→ TASKS
1. In the court opinion, how many units were planned for the apartment complex on the 4.22-acre tract?
2. Write out, word for word, the passage of the court opinion between "Appellants (plaintiffs below)" and "an apartment complex on said tract.", inclusive.

***** SOURCE DOCUMENT

Sills v. Excel Services, Inc.
| Decision Date | 23 April 1981 |
| Docket Number | No. 1369,1369 |
| Citation | Sills v. Excel Services, Inc., 617 S.W.2d 280 (Tex. Ct. App. 1981) |
| Parties | Morris E. SILLS, et al., Appellants, v. EXCEL SERVICES, INC., et al., Appellees. |
| Court | Texas Civil Court of Appeals |
Larry W. Starr, Sharp, Ward, Ross, McDaniel & Starr, Longview, for appellants.
John M. Smith, Longview, for appellees.
This is an appeal from an order of the trial court denying a temporary injunction and dissolving a temporary restraining order previously issued.
Appellants (plaintiffs below) as homeowners in Oak Forest County Club Estates Unit No. 1 (Oak Forest Unit No. 1), a subdivision of the City of Longview, instituted this suit seeking to enforce single family residential restrictive covenants upon a 4.22-acre tract alleged to be a part of said subdivision and to restrain and enjoin the construction of an apartment complex on said tract.
Appellees (defendants below) are the owners and builders of an apartment project on said 4.22-acre tract with plans and a building permit for the construction of a 152-unit apartment complex on said tract. Preliminary excavation work for said project had commenced when the trial court issued its temporary restraining order prohibiting any further construction work on such land. After a hearing, the trial court rendered an order denying a temporary injunction and dissolving the temporary restraining order. From this order appellants appeal.
We affirm.
Oak Forest Unit No. 1 was subdivided by Zack E. Williams, Trustee, who was developing such property on behalf of himself and nineteen other individuals. It was originally part of a 501.62-acre tract of land described in a deed dated April 26, 1972, from S. R. Thrasher, Jr., to Zack E. Williams, Trustee. There are no restrictions contained in such conveyance, and there is no evidence of any restrictive covenants affecting such 501.62-acre tract of land at the time of such conveyance.
In developing the acreage obtained from Thrasher, Mr. Williams secured the engineering services of Hart Engineering Company and proceeded first to lay out the golf course for the Oak Forest Country Club. As a part of this work, the engineering firm placed iron stakes in the ground as monuments to delineate the limits of the golf course area. Sometime later, Mr. Williams had the same engineering firm perform additional surveying work and prepare for him the original plat for the Oak Forest Unit No. 1 residential subdivision, which plat, dated April 2, 1976, was filed by him in the office of the County Clerk of Gregg County, Texas, on July 28, 1977, identifying the subdivision as Oak Forest Estates Unit No. 1, 28.02 acres. Subsequently, after discovery of another "Oak Forest Estates" subdivision in Gregg County, Mr. Williams filed a second plat for record on August 10, 1977, under County Clerk's File No. 12023, changing the identification of the subdivision to Oak Forest Country Club Estates Unit No. 1, 28.02 acres. Thereafter, a third plat 1 of the subdivision was filed for record by developer Williams on September 22, 1977, showing a plat revision dated September 20, 1977, in which the acreage in Oak Forest Country Club Estates Unit No. 1 was reduced from 28.02 acres to 27.96 acres to reflect a small triangular piece taken off Lot 19 for a green on the golf course.

**********
***** EXTRACTED MATERIAL

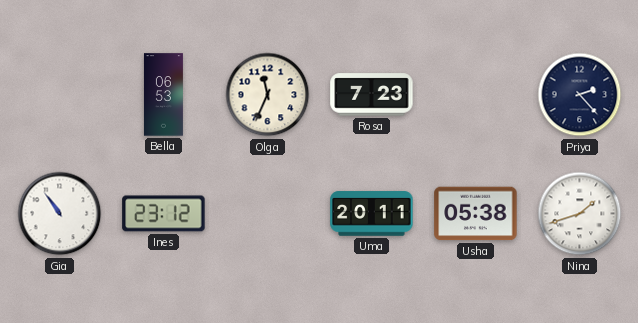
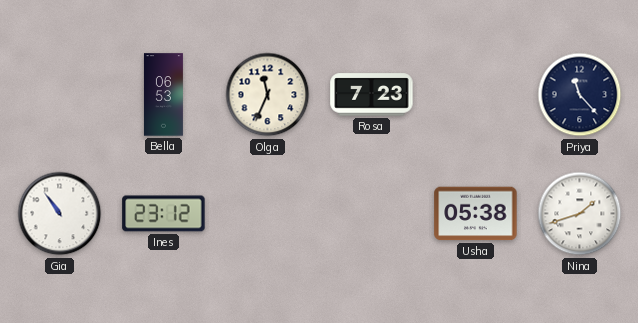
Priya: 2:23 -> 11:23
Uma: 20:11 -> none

**********
***** EXTRACTED MATERIAL

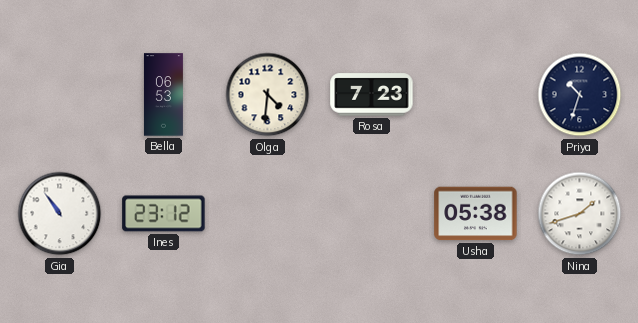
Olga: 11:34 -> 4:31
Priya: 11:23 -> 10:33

**********

→ FINAL ANSWERS
1. 152 units.

2.
Appellants (plaintiffs below) as homeowners in Oak Forest County Club Estates Unit No. 1 (Oak Forest Unit No. 1), a subdivision of the City of Longview, instituted this suit seeking to enforce single family residential restrictive covenants upon a 4.22-acre tract alleged to be a part of said subdivision and to restrain and enjoin the construction of an apartment complex on said tract.